Start of Extract to read

Coll is the eleventh Hispanic-Latino student to receive an HZF Scholarship. The fund was created in 2016 by Hugo Balta, twice president of the NAHJ and owner/publisher of New Hampshire Latino News (NHLN), one of five independent news outlets overseen by the Latino News Network (LNN), as a way to help Hispanic-Latino students while honoring the legacy of his abuelita, Hortencia Zavala.

Since its inception, HZF has worked with NAHJ national and local professional chapters in identifying worthy candidates. “The NAHJ National Office is delighted to announce that former NAHJ UPRA Chapter President Kiara Coll will receive this year’s Hortencia Zavala Scholarship,” said David Peña, Jr., NAHJ Executive Director. “Kiara’s commitment to excellence and bold spirit are qualities we need in journalists who are ushering in the next era of public service journalism.”

End of Extract to read
Start of Data extracts

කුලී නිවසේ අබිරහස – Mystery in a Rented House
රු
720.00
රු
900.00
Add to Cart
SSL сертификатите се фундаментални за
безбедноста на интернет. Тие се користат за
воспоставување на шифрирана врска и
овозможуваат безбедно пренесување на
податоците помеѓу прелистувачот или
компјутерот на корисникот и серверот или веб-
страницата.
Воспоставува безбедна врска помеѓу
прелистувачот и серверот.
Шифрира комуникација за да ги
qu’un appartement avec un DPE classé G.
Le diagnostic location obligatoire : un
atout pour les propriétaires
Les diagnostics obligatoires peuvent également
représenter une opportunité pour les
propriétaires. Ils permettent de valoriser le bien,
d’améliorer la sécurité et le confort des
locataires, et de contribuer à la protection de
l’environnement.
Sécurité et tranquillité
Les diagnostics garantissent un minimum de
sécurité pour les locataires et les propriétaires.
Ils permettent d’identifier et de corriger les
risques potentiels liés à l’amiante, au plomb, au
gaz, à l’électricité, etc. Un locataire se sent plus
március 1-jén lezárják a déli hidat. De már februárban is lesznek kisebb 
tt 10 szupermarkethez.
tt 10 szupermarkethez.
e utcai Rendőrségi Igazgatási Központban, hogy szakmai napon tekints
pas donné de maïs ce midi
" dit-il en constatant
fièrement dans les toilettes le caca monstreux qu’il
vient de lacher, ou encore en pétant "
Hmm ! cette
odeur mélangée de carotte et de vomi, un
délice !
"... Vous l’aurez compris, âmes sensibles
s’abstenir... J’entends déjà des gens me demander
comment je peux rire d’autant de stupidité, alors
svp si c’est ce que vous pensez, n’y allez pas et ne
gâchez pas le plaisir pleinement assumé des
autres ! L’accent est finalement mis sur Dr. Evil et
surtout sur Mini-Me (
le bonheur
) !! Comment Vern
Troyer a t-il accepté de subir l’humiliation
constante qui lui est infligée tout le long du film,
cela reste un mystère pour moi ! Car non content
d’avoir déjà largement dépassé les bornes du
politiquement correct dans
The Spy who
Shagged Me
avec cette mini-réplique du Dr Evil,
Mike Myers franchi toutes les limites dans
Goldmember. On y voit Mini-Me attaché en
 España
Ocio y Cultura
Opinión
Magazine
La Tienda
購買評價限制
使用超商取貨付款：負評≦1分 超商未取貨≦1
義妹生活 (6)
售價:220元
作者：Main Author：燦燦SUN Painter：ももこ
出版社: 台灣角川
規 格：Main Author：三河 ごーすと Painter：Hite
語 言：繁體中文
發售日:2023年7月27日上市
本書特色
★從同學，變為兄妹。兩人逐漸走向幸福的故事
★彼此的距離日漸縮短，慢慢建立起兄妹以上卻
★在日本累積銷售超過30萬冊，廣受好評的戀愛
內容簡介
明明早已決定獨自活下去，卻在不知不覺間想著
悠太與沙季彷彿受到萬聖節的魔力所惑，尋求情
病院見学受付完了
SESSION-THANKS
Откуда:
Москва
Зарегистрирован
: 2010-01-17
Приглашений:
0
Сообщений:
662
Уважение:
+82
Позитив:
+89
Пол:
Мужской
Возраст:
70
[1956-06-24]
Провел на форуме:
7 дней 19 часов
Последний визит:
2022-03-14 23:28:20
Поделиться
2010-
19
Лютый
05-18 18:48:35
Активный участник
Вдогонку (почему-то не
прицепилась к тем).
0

End of Data extracts

Problem details: Duplicate the full text about the Hortencia Zavala Scholarship word for word.

Task solution:
Coll is the eleventh Hispanic-Latino student to receive an HZF Scholarship. The fund was created in 2016 by Hugo Balta, twice president of the NAHJ and owner/publisher of New Hampshire Latino News (NHLN), one of five independent news outlets overseen by the Latino News Network (LNN), as a way to help Hispanic-Latino students while honoring the legacy of his abuelita, Hortencia Zavala.

Since its inception, HZF has worked with NAHJ national and local professional chapters in identifying worthy candidates. “The NAHJ National Office is delighted to announce that former NAHJ UPRA Chapter President Kiara Coll will receive this year’s Hortencia Zavala Scholarship,” said David Peña, Jr., NAHJ Executive Director. “Kiara’s commitment to excellence and bold spirit are qualities we need in journalists who are ushering in the next era of public service journalism.”